Plain-text document sources =

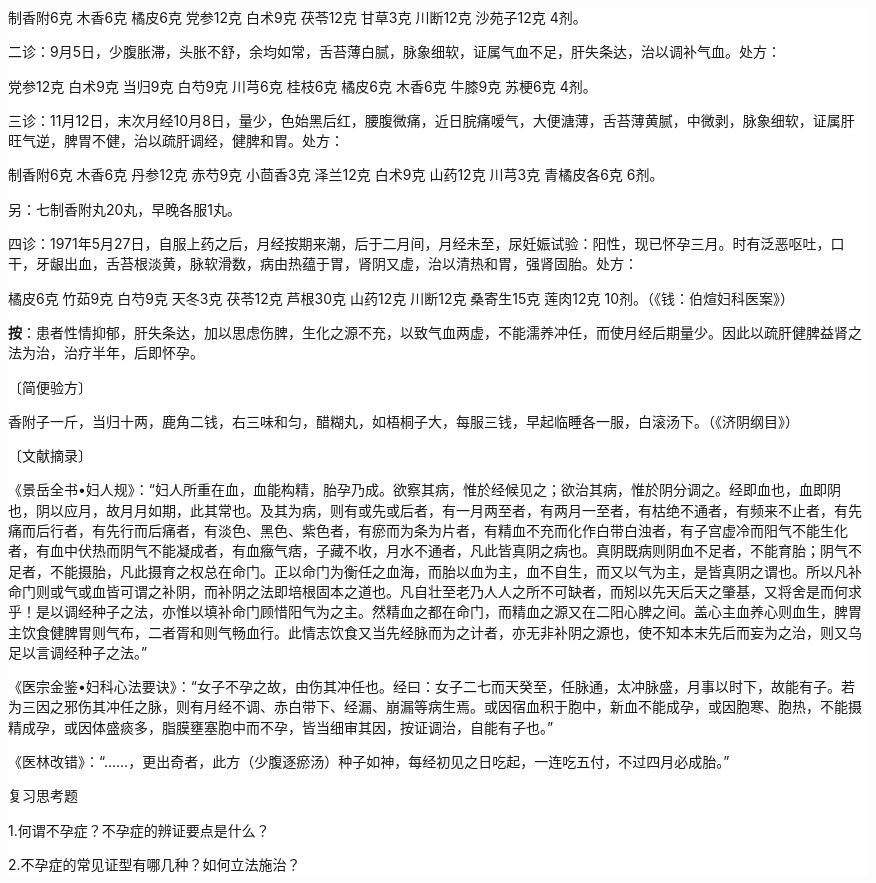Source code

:制香附6克  木香6克  橘皮6克  党参12克  白术9克  茯苓12克  甘草3克  川断12克  沙苑子12克  4剂。

二诊：9月5日，少腹胀滞，头胀不舒，余均如常，舌苔薄白腻，脉象细软，证属气血不足，肝失条达，治以调补气血。处方：

党参12克  白术9克  当归9克  白芍9克  川芎6克  桂枝6克  橘皮6克  木香6克  牛膝9克  苏梗6克  4剂。

三诊：11月12日，末次月经10月8日，量少，色始黑后红，腰腹微痛，近日脘痛嗳气，大便溏薄，舌苔薄黄腻，中微剥，脉象细软，证属肝旺气逆，脾胃不健，治以疏肝调经，健脾和胃。处方：

制香附6克  木香6克  丹参12克  赤芍9克  小茴香3克  泽兰12克  白术9克  山药12克  川芎3克  青橘皮各6克  6剂。

另：七制香附丸20丸，早晚各服1丸。

四诊：1971年5月27日，自服上药之后，月经按期来潮，后于二月间，月经未至，尿妊娠试验：阳性，现已怀孕三月。时有泛恶呕吐，口干，牙龈出血，舌苔根淡黄，脉软滑数，病由热蕴于胃，肾阴又虚，治以清热和胃，强肾固胎。处方：

橘皮6克  竹茹9克  白芍9克  天冬3克  茯苓12克  芦根30克  山药12克  川断12克  桑寄生15克  莲肉12克  10剂。（《钱：伯煊妇科医案》）

**按**：患者性情抑郁，肝失条达，加以思虑伤脾，生化之源不充，以致气血两虚，不能濡养冲任，而使月经后期量少。因此以疏肝健脾益肾之法为治，治疗半年，后即怀孕。

〔简便验方〕

香附子一斤，当归十两，鹿角二钱，右三味和匀，醋糊丸，如梧桐子大，每服三钱，早起临睡各一服，白滚汤下。（《济阴纲目》）

〔文献摘录〕

《景岳全书•妇人规》：“妇人所重在血，血能构精，胎孕乃成。欲察其病，惟於经候见之；欲治其病，惟於阴分调之。经即血也，血即阴也，阴以应月，故月月如期，此其常也。及其为病，则有或先或后者，有一月两至者，有两月一至者，有枯绝不通者，有频来不止者，有先痛而后行者，有先行而后痛者，有淡色、黑色、紫色者，有瘀而为条为片者，有精血不充而化作白带白浊者，有子宫虚冷而阳气不能生化者，有血中伏热而阴气不能凝成者，有血癥气痞，子藏不收，月水不通者，凡此皆真阴之病也。真阴既病则阴血不足者，不能育胎；阴气不足者，不能摄胎，凡此摄育之权总在命门。正以命门为衡任之血海，而胎以血为主，血不自生，而又以气为主，是皆真阴之谓也。所以凡补命门则或气或血皆可谓之补阴，而补阴之法即培根固本之道也。凡自壮至老乃人人之所不可缺者，而矧以先天后天之肇基，又将舍是而何求乎！是以调经种子之法，亦惟以填补命门顾惜阳气为之主。然精血之都在命门，而精血之源又在二阳心脾之间。盖心主血养心则血生，脾胃主饮食健脾胃则气布，二者胥和则气畅血行。此情志饮食又当先经脉而为之计者，亦无非补阴之源也，使不知本末先后而妄为之治，则又乌足以言调经种子之法。”

《医宗金鉴•妇科心法要诀》：“女子不孕之故，由伤其冲任也。经曰：女子二七而天癸至，任脉通，太冲脉盛，月事以时下，故能有子。若为三因之邪伤其冲任之脉，则有月经不调、赤白带下、经漏、崩漏等病生焉。或因宿血积于胞中，新血不能成孕，或因胞寒、胞热，不能摄精成孕，或因体盛痰多，脂膜壅塞胞中而不孕，皆当细审其因，按证调治，自能有子也。”

《医林改错》：“……，更出奇者，此方（少腹逐瘀汤）种子如神，每经初见之日吃起，一连吃五付，不过四月必成胎。”

复习思考题

1.何谓不孕症？不孕症的辨证要点是什么？

2.不孕症的常见证型有哪几种？如何立法施治？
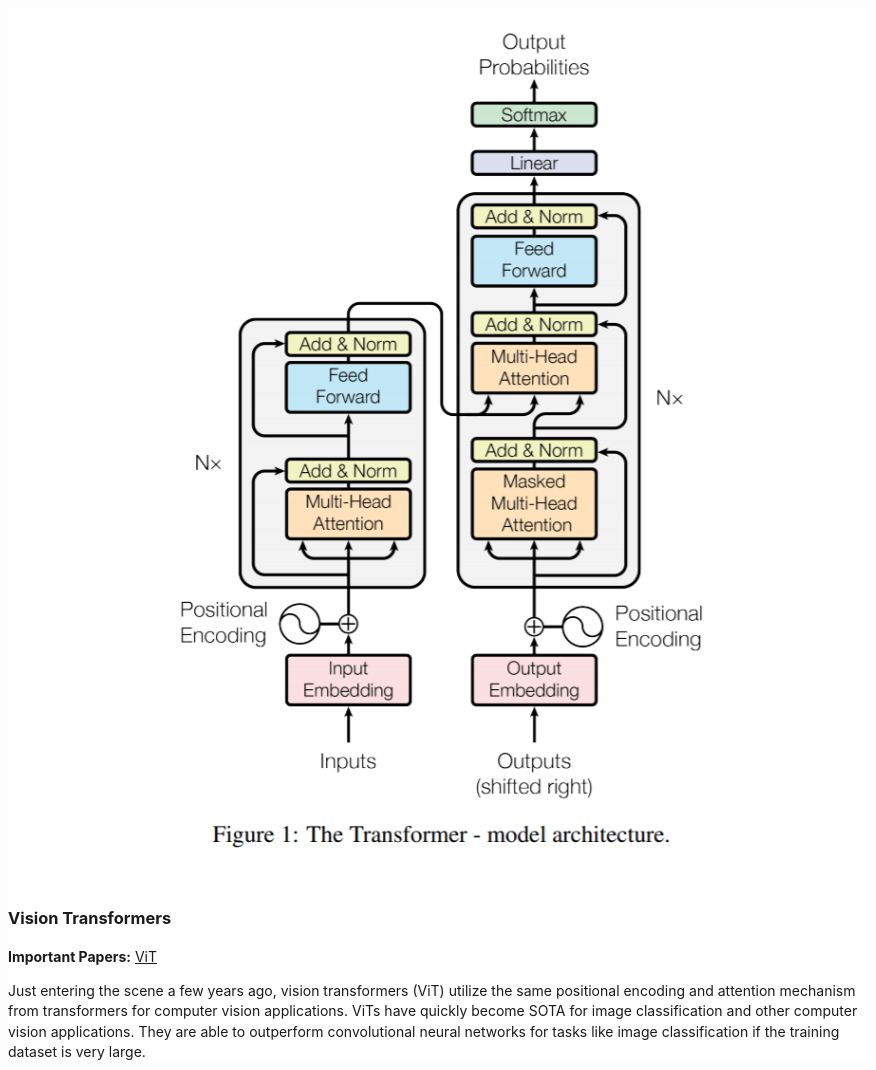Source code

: ![Transformer](./Images/transformer.png)

### **Vision Transformers**

**Important Papers:** [ViT](https://arxiv.org/abs/2010.11929)

Just entering the scene a few years ago, vision transformers (ViT) utilize the same positional encoding and attention mechanism from transformers for computer vision applications. ViTs have quickly become SOTA for image classification and other computer vision applications. They are able to outperform convolutional neural networks for tasks like image classification if the training dataset is very large.
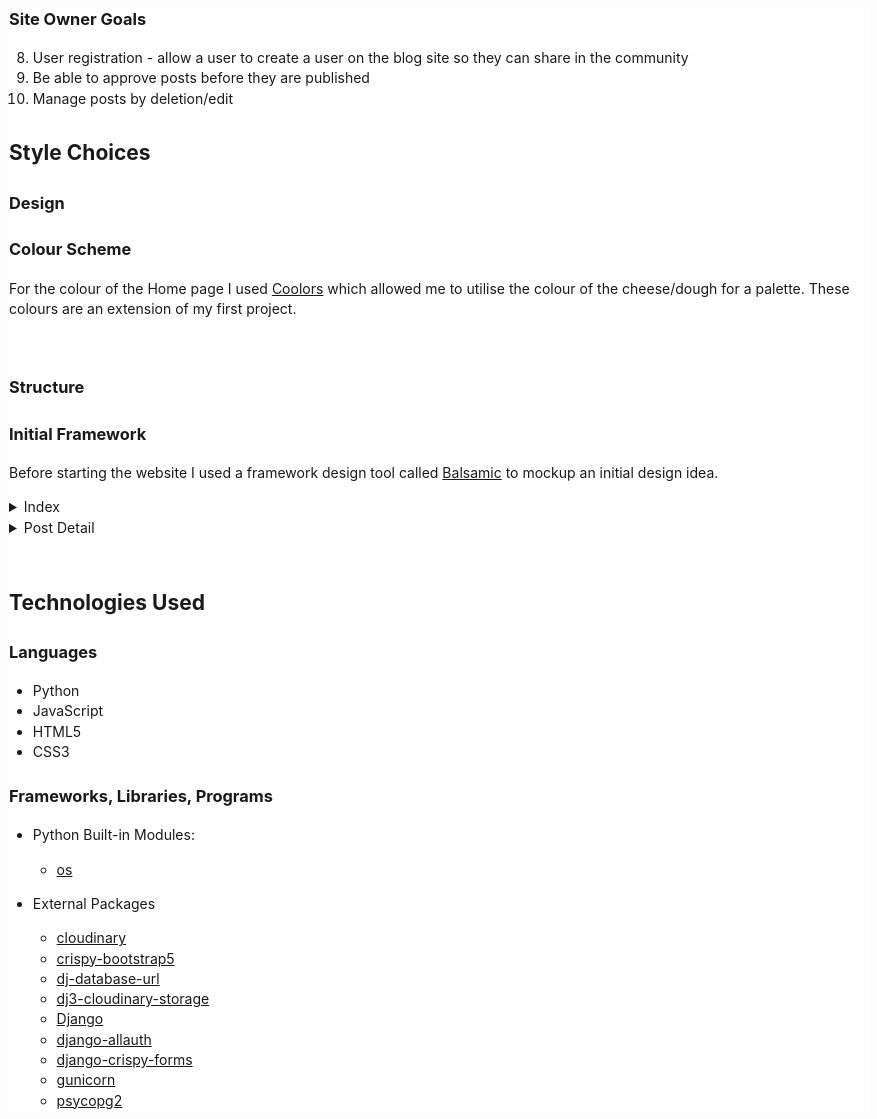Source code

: 
### Site Owner Goals
8. User registration - allow a user to create a user on the blog site so they can share in the community
9. Be able to approve posts before they are published
10. Manage posts by deletion/edit

## Style Choices

### Design


### Colour Scheme

For the colour of the Home page I used [Coolors](https://coolors.co/) which allowed me to utilise the colour of the cheese/dough for a palette. These colours are an extension of my first project.

<br>

### Structure

### Initial Framework

Before starting the website I used a framework design tool called [Balsamic](https://balsamiq.com/) to mockup an initial design idea.

<details><summary>Index</summary></details>
<details><summary>Post Detail</summary></details>

<br>

## Technologies Used

### Languages
   - Python
   - JavaScript
   - HTML5
   - CSS3

### Frameworks, Libraries, Programs
- Python Built-in Modules:
  - [os](https://docs.python.org/3/library/os.html) 

- External Packages
  - [cloudinary](https://pypi.org/project/cloudinary/1.29.0/) 
  - [crispy-bootstrap5](https://pypi.org/project/crispy-bootstrap5/0.6/) 
  - [dj-database-url](https://pypi.org/project/dj-database-url/0.5.0/) 
  - [dj3-cloudinary-storage](https://pypi.org/project/dj3-cloudinary-storage/0.0.6/) 
  - [Django](https://pypi.org/project/Django/3.2.14/) 
  - [django-allauth](https://pypi.org/project/django-allauth/0.51.0/)
  - [django-crispy-forms](https://pypi.org/project/django-crispy-forms/1.14.0/) 
  - [gunicorn](https://pypi.org/project/gunicorn/20.1.0/)
  - [psycopg2](https://pypi.org/project/psycopg2/2.9.3/) 
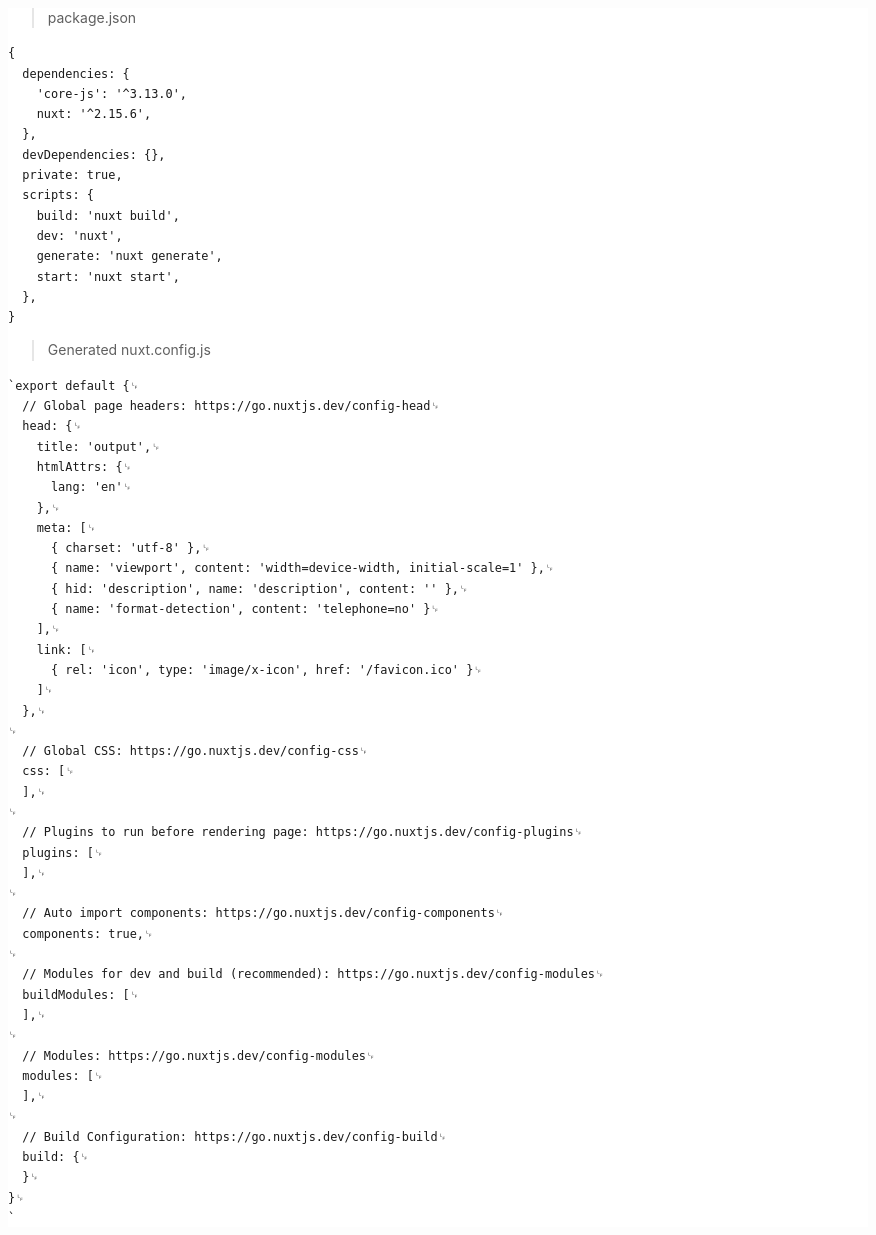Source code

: > package.json

    {
      dependencies: {
        'core-js': '^3.13.0',
        nuxt: '^2.15.6',
      },
      devDependencies: {},
      private: true,
      scripts: {
        build: 'nuxt build',
        dev: 'nuxt',
        generate: 'nuxt generate',
        start: 'nuxt start',
      },
    }

> Generated nuxt.config.js

    `export default {␊
      // Global page headers: https://go.nuxtjs.dev/config-head␊
      head: {␊
        title: 'output',␊
        htmlAttrs: {␊
          lang: 'en'␊
        },␊
        meta: [␊
          { charset: 'utf-8' },␊
          { name: 'viewport', content: 'width=device-width, initial-scale=1' },␊
          { hid: 'description', name: 'description', content: '' },␊
          { name: 'format-detection', content: 'telephone=no' }␊
        ],␊
        link: [␊
          { rel: 'icon', type: 'image/x-icon', href: '/favicon.ico' }␊
        ]␊
      },␊
    ␊
      // Global CSS: https://go.nuxtjs.dev/config-css␊
      css: [␊
      ],␊
    ␊
      // Plugins to run before rendering page: https://go.nuxtjs.dev/config-plugins␊
      plugins: [␊
      ],␊
    ␊
      // Auto import components: https://go.nuxtjs.dev/config-components␊
      components: true,␊
    ␊
      // Modules for dev and build (recommended): https://go.nuxtjs.dev/config-modules␊
      buildModules: [␊
      ],␊
    ␊
      // Modules: https://go.nuxtjs.dev/config-modules␊
      modules: [␊
      ],␊
    ␊
      // Build Configuration: https://go.nuxtjs.dev/config-build␊
      build: {␊
      }␊
    }␊
    `
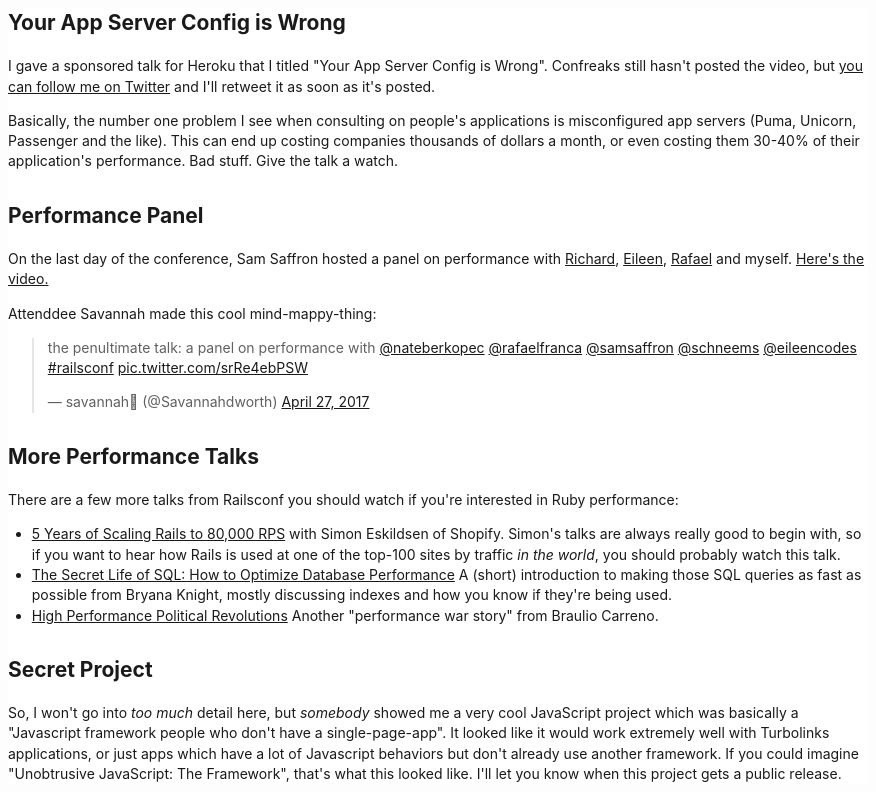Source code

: ## Your App Server Config is Wrong

I gave a sponsored talk for Heroku that I titled "Your App Server Config is Wrong". Confreaks still hasn't posted the video, but [you can follow me on Twitter](https://twitter.com/nateberkopec) and I'll retweet it as soon as it's posted.

Basically, the number one problem I see when consulting on people's applications is misconfigured app servers (Puma, Unicorn, Passenger and the like). This can end up costing companies thousands of dollars a month, or even costing them 30-40% of their application's performance. Bad stuff. Give the talk a watch.

## Performance Panel

On the last day of the conference, Sam Saffron hosted a panel on performance with [Richard](https://twitter.com/schneems), [Eileen](https://twitter.com/eileencodes), [Rafael](https://twitter.com/rafaelfranca) and myself. [Here's the video.](http://confreaks.tv/videos/railsconf2017-panel-performance-performance)

Attenddee Savannah made this cool mind-mappy-thing:

<blockquote class="twitter-tweet" data-conversation="none" data-lang="en"><p lang="en" dir="ltr">the penultimate talk: a panel on performance with <a href="https://twitter.com/nateberkopec">@nateberkopec</a> <a href="https://twitter.com/rafaelfranca">@rafaelfranca</a> <a href="https://twitter.com/samsaffron">@samsaffron</a> <a href="https://twitter.com/schneems">@schneems</a> <a href="https://twitter.com/eileencodes">@eileencodes</a> <a href="https://twitter.com/hashtag/railsconf?src=hash">#railsconf</a> <a href="https://t.co/srRe4ebPSW">pic.twitter.com/srRe4ebPSW</a></p>&mdash; savannah💜 (@Savannahdworth) <a href="https://twitter.com/Savannahdworth/status/857735502274768896">April 27, 2017</a></blockquote>
<script async src="//platform.twitter.com/widgets.js" charset="utf-8"></script>

## More Performance Talks

There are a few more talks from Railsconf you should watch if you're interested in Ruby performance:

* [5 Years of Scaling Rails to 80,000 RPS](http://confreaks.tv/videos/railsconf2017-5-years-of-rails-scaling-to-80k-rps) with Simon Eskildsen of Shopify. Simon's talks are always really good to begin with, so if you want to hear how Rails is used at one of the top-100 sites by traffic *in the world*, you should probably watch this talk.
* [The Secret Life of SQL: How to Optimize Database Performance](http://confreaks.tv/videos/railsconf2017-the-secret-life-of-sql-how-to-optimize-database-performance) A (short) introduction to making those SQL queries as fast as possible from Bryana Knight, mostly discussing indexes and how you know if they're being used.
* [High Performance Political Revolutions](http://confreaks.tv/videos/railsconf2017-high-performance-political-revolutions) Another "performance war story" from Braulio Carreno.

## Secret Project  

So, I won't go into *too much* detail here, but *somebody* showed me a very cool JavaScript project which was basically a "Javascript framework people who don't have a single-page-app". It looked like it would work extremely well with Turbolinks applications, or just apps which have a lot of Javascript behaviors but don't already use another framework. If you could imagine "Unobtrusive JavaScript: The Framework", that's what this looked like. I'll let you know when this project gets a public release.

Your assignment = Make an exact copy of the lines above, beginning with the line with "- [Django](https://pypi.org/project/Django/3.2.14/)" and ending with the line with "## Your App Server Config is Wrong", and keep the pictures out of it.

Exercise solution =
  - [Django](https://pypi.org/project/Django/3.2.14/) 
  - [django-allauth](https://pypi.org/project/django-allauth/0.51.0/)
  - [django-crispy-forms](https://pypi.org/project/django-crispy-forms/1.14.0/) 
  - [gunicorn](https://pypi.org/project/gunicorn/20.1.0/)
  - [psycopg2](https://pypi.org/project/psycopg2/2.9.3/) 
Source code

: > package.json

    {
      dependencies: {
        'core-js': '^3.13.0',
        nuxt: '^2.15.6',
      },
      devDependencies: {},
      private: true,
      scripts: {
        build: 'nuxt build',
        dev: 'nuxt',
        generate: 'nuxt generate',
        start: 'nuxt start',
      },
    }

> Generated nuxt.config.js

    `export default {␊
      // Global page headers: https://go.nuxtjs.dev/config-head␊
      head: {␊
        title: 'output',␊
        htmlAttrs: {␊
          lang: 'en'␊
        },␊
        meta: [␊
          { charset: 'utf-8' },␊
          { name: 'viewport', content: 'width=device-width, initial-scale=1' },␊
          { hid: 'description', name: 'description', content: '' },␊
          { name: 'format-detection', content: 'telephone=no' }␊
        ],␊
        link: [␊
          { rel: 'icon', type: 'image/x-icon', href: '/favicon.ico' }␊
        ]␊
      },␊
    ␊
      // Global CSS: https://go.nuxtjs.dev/config-css␊
      css: [␊
      ],␊
    ␊
      // Plugins to run before rendering page: https://go.nuxtjs.dev/config-plugins␊
      plugins: [␊
      ],␊
    ␊
      // Auto import components: https://go.nuxtjs.dev/config-components␊
      components: true,␊
    ␊
      // Modules for dev and build (recommended): https://go.nuxtjs.dev/config-modules␊
      buildModules: [␊
      ],␊
    ␊
      // Modules: https://go.nuxtjs.dev/config-modules␊
      modules: [␊
      ],␊
    ␊
      // Build Configuration: https://go.nuxtjs.dev/config-build␊
      build: {␊
      }␊
    }␊
    `
Source code

: ## Your App Server Config is Wrong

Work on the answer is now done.